→ **Task prompt**: List each line in the entries below that contains the string "MIDPS". Reproduce every such line in full.

· · ·

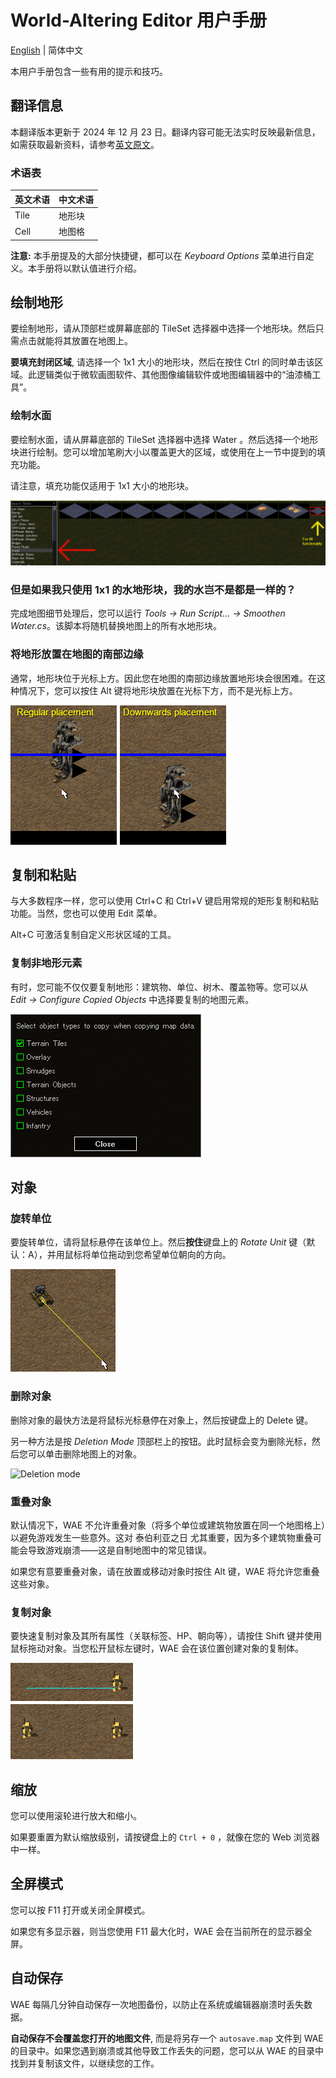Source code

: # World-Altering Editor 用户手册

[English](./Manual.md) | 简体中文

本用户手册包含一些有用的提示和技巧。

## 翻译信息

本翻译版本更新于 2024 年 12 月 23 日。翻译内容可能无法实时反映最新信息，如需获取最新资料，请参考[英文原文](./Manual.md)。

### 术语表

| 英文术语 | 中文术语 |
| ---- | ---- |
| Tile | 地形块  |
| Cell | 地图格  |

**注意:** 本手册提及的大部分快捷键，都可以在 *Keyboard Options* 菜单进行自定义。本手册将以默认值进行介绍。

## 绘制地形

要绘制地形，请从顶部栏或屏幕底部的 TileSet 选择器中选择一个地形块。然后只需点击就能将其放置在地图上。

**要填充封闭区域**, 请选择一个 1x1 大小的地形块，然后在按住 Ctrl 的同时单击该区域。此逻辑类似于微软画图软件、其他图像编辑软件或地图编辑器中的“油漆桶工具”。

### 绘制水面

要绘制水面，请从屏幕底部的 TileSet 选择器中选择 Water 。然后选择一个地形块进行绘制。您可以增加笔刷大小以覆盖更大的区域，或使用在上一节中提到的填充功能。

请注意，填充功能仅适用于 1x1 大小的地形块。

![Water selection](images/waterselection.png "Water selection")

### 但是如果我只使用 1x1 的水地形块，我的水岂不是都是一样的？

完成地图细节处理后，您可以运行 *Tools -> Run Script... -> Smoothen Water.cs*。该脚本将随机替换地图上的所有水地形块。

### 将地形放置在地图的南部边缘

通常，地形块位于光标上方。因此您在地图的南部边缘放置地形块会很困难。在这种情况下，您可以按住 Alt 键将地形块放置在光标下方，而不是光标上方。

![Downwards placement](images/downwardsplacement.png "Downwards placement")

## 复制和粘贴

与大多数程序一样，您可以使用 Ctrl+C 和 Ctrl+V 键启用常规的矩形复制和粘贴功能。当然，您也可以使用 Edit 菜单。

Alt+C 可激活复制自定义形状区域的工具。

### 复制非地形元素

有时，您可能不仅仅要复制地形：建筑物、单位、树木、覆盖物等。您可以从  *Edit -> Configure Copied Objects* 中选择要复制的地图元素。

![Configure Copied Objects](images/configurecopiedobjects.png "Configure Copied Objects")

## 对象

### 旋转单位

要旋转单位，请将鼠标悬停在该单位上。然后**按住**键盘上的 *Rotate Unit* 键（默认：A），并用鼠标将单位拖动到您希望单位朝向的方向。

![Rotate unit](images/rotateunit.png "Rotate unit")

### 删除对象

删除对象的最快方法是将鼠标光标悬停在对象上，然后按键盘上的 Delete 键。

另一种方法是按 *Deletion Mode* 顶部栏上的按钮。此时鼠标会变为删除光标，然后您可以单击删除地图上的对象。

![Deletion mode](https://raw.githubusercontent.com/Rampastring/WorldAlteringEditor/refs/heads/master/src/TSMapEditor/Content/ToolIcons/deletionmode.png "Deletion Mode")

### 重叠对象

默认情况下，WAE 不允许重叠对象（将多个单位或建筑物放置在同一个地图格上）以避免游戏发生一些意外。这对 泰伯利亚之日 尤其重要，因为多个建筑物重叠可能会导致游戏崩溃——这是自制地图中的常见错误。

如果您有意要重叠对象，请在放置或移动对象时按住 Alt 键，WAE 将允许您重叠这些对象。

### 复制对象

要快速复制对象及其所有属性（关联标签、HP、朝向等），请按住 Shift 键并使用鼠标拖动对象。当您松开鼠标左键时，WAE 会在该位置创建对象的复制体。

![Clone object](images/cloneobject.png "Clone object")

## 缩放

您可以使用滚轮进行放大和缩小。

如果要重置为默认缩放级别，请按键盘上的 `Ctrl + 0` ，就像在您的 Web 浏览器中一样。

## 全屏模式

您可以按 F11 打开或关闭全屏模式。

如果您有多显示器，则当您使用 F11 最大化时，WAE 会在当前所在的显示器全屏。

## 自动保存

WAE 每隔几分钟自动保存一次地图备份，以防止在系统或编辑器崩溃时丢失数据。

**自动保存不会覆盖您打开的地图文件**, 而是将另存一个 `autosave.map` 文件到 WAE 的目录中。如果您遇到崩溃或其他导致工作丢失的问题，您可以从 WAE 的目录中找到并复制该文件，以继续您的工作。
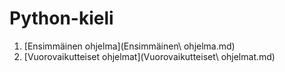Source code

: # Python-kieli

1. [Ensimmäinen ohjelma](Ensimmäinen\ ohjelma.md)
2. [Vuorovaikutteiset ohjelmat](Vuorovaikutteiset\ ohjelmat.md)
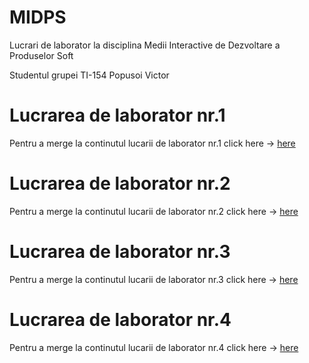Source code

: # MIDPS
Lucrari de laborator la disciplina Medii Interactive de Dezvoltare a Produselor Soft

Studentul grupei TI-154 Popusoi Victor

# Lucrarea de laborator nr.1

Pentru a merge la continutul lucarii de laborator nr.1 click here -> [here](https://github.com/PopusoiVictor/MIDPS/tree/master/Laborator%201)

# Lucrarea de laborator nr.2

Pentru a merge la continutul lucarii de laborator nr.2 click here -> [here](https://github.com/PopusoiVictor/MIDPS/tree/master/Laborator%202)

# Lucrarea de laborator nr.3

Pentru a merge la continutul lucarii de laborator nr.3 click here -> [here](https://github.com/PopusoiVictor/MIDPS/tree/master/Laborator%203)

# Lucrarea de laborator nr.4

Pentru a merge la continutul lucarii de laborator nr.4 click here -> [here](https://github.com/PopusoiVictor/MIDPS/tree/master/Laborator%204)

· · ·

→ **Response to this exercise**:
: # MIDPS
Pentru a merge la continutul lucarii de laborator nr.1 click here -> [here](https://github.com/PopusoiVictor/MIDPS/tree/master/Laborator%201)
Pentru a merge la continutul lucarii de laborator nr.2 click here -> [here](https://github.com/PopusoiVictor/MIDPS/tree/master/Laborator%202)
Pentru a merge la continutul lucarii de laborator nr.3 click here -> [here](https://github.com/PopusoiVictor/MIDPS/tree/master/Laborator%203)
Pentru a merge la continutul lucarii de laborator nr.4 click here -> [here](https://github.com/PopusoiVictor/MIDPS/tree/master/Laborator%204)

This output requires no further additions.